En ce qui concerne certaines oeuvres aux dimensions monumentales, le versement du béton se fit in situ. Ce fut le cas pour Elogio del horizonte – Eloge de l’horizon à Gijón. Cette sculpture est située au sommet d’une colline face à la mer, créant ainsi un lieu d’où les personnes peuvent contempler l’horizon. La sculpture agit comme un pont entre l’échelle de la personne et celle de l’immensité de la mer. Eduardo Chillida donne à l’espace un traitement architectural qui transforme ses sculptures en lieux auxquels les personnes ont accès. Autres exemples : la Casa de Goethe – la Maison de Goethe (1986, Francfort, Allemagne) ou Gure Aitaren Etxea – La maison de notre père (1987, Gernika).

 

Dans les sculptures en béton, le thème du poids et de la lévitation revêt une importance toute particulière.
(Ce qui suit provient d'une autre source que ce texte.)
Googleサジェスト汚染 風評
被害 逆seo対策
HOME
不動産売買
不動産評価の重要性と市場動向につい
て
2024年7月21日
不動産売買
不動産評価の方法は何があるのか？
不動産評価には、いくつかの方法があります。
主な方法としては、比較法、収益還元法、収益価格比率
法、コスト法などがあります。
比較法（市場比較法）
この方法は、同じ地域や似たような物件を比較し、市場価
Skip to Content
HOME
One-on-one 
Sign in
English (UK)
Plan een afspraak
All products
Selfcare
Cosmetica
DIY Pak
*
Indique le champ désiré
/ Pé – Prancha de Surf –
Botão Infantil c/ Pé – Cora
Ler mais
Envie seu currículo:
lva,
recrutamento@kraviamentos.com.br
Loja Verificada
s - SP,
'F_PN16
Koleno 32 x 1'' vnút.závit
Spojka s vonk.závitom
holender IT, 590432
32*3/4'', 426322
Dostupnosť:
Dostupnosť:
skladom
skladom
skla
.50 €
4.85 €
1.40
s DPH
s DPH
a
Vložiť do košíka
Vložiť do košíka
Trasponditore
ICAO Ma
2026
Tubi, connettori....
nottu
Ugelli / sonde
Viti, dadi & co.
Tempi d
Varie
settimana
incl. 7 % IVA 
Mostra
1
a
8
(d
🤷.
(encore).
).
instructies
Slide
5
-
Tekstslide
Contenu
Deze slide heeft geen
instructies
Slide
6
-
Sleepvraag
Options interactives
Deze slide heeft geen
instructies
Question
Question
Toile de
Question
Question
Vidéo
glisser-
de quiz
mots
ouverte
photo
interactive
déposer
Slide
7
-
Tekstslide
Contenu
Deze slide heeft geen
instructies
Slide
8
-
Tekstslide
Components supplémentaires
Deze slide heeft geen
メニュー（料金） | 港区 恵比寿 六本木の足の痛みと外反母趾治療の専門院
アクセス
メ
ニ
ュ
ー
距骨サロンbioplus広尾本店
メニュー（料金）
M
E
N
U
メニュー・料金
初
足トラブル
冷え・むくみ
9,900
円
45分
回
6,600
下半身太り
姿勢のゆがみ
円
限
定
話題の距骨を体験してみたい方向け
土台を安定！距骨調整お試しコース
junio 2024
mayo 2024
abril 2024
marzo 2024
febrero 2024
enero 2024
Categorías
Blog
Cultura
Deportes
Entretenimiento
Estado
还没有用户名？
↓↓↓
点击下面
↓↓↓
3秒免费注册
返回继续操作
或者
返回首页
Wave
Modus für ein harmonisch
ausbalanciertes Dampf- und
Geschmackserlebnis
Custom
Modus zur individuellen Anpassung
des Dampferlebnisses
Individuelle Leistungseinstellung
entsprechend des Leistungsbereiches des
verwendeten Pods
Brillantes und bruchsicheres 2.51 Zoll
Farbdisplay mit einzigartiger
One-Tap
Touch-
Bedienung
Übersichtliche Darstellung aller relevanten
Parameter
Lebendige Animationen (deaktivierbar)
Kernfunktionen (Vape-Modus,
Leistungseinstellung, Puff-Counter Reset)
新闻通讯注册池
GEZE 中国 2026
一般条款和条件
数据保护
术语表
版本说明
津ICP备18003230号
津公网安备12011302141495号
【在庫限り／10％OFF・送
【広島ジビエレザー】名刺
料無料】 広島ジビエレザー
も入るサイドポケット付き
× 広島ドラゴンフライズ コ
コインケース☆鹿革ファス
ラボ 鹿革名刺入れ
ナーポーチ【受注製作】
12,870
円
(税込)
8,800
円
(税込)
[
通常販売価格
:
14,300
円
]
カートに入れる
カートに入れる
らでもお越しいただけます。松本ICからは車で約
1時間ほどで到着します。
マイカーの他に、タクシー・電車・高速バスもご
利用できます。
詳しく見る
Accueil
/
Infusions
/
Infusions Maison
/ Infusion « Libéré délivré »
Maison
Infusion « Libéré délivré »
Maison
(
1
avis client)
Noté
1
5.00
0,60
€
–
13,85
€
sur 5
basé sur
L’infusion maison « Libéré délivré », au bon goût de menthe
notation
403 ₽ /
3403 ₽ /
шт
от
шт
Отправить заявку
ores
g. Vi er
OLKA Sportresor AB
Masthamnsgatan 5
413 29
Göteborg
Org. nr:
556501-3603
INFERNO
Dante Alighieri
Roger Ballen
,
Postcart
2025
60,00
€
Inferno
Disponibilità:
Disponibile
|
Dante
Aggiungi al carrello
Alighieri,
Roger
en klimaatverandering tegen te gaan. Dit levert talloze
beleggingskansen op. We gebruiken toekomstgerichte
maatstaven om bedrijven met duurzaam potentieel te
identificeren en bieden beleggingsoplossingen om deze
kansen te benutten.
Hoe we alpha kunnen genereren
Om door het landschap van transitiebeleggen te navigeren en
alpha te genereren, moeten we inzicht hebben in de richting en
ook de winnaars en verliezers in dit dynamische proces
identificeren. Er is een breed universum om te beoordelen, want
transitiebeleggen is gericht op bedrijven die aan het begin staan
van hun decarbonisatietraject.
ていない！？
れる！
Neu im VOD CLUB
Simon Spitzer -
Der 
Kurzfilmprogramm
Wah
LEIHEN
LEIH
Chillida “utilise le poids pour se rebeller contre le poids” et obtient que des pièces de plusieurs tonnes paraissent légères. Cette idée est centrale dans le cas des énormes sculptures qui sont suspendues par des câbles d’acier comme : Lugar de encuentros III – Lieu de rencontres III (1972, à Madrid, Paseo de la Castellana, reg), Lugar de encuentros IV - Lieu de rencontres IV (1973, Musée des Beaux Arts de Bilbao, regardez l’image) ou Elogio del Agua – Eloge de l’Eau (1987, Barcelone, Creueta del Coll).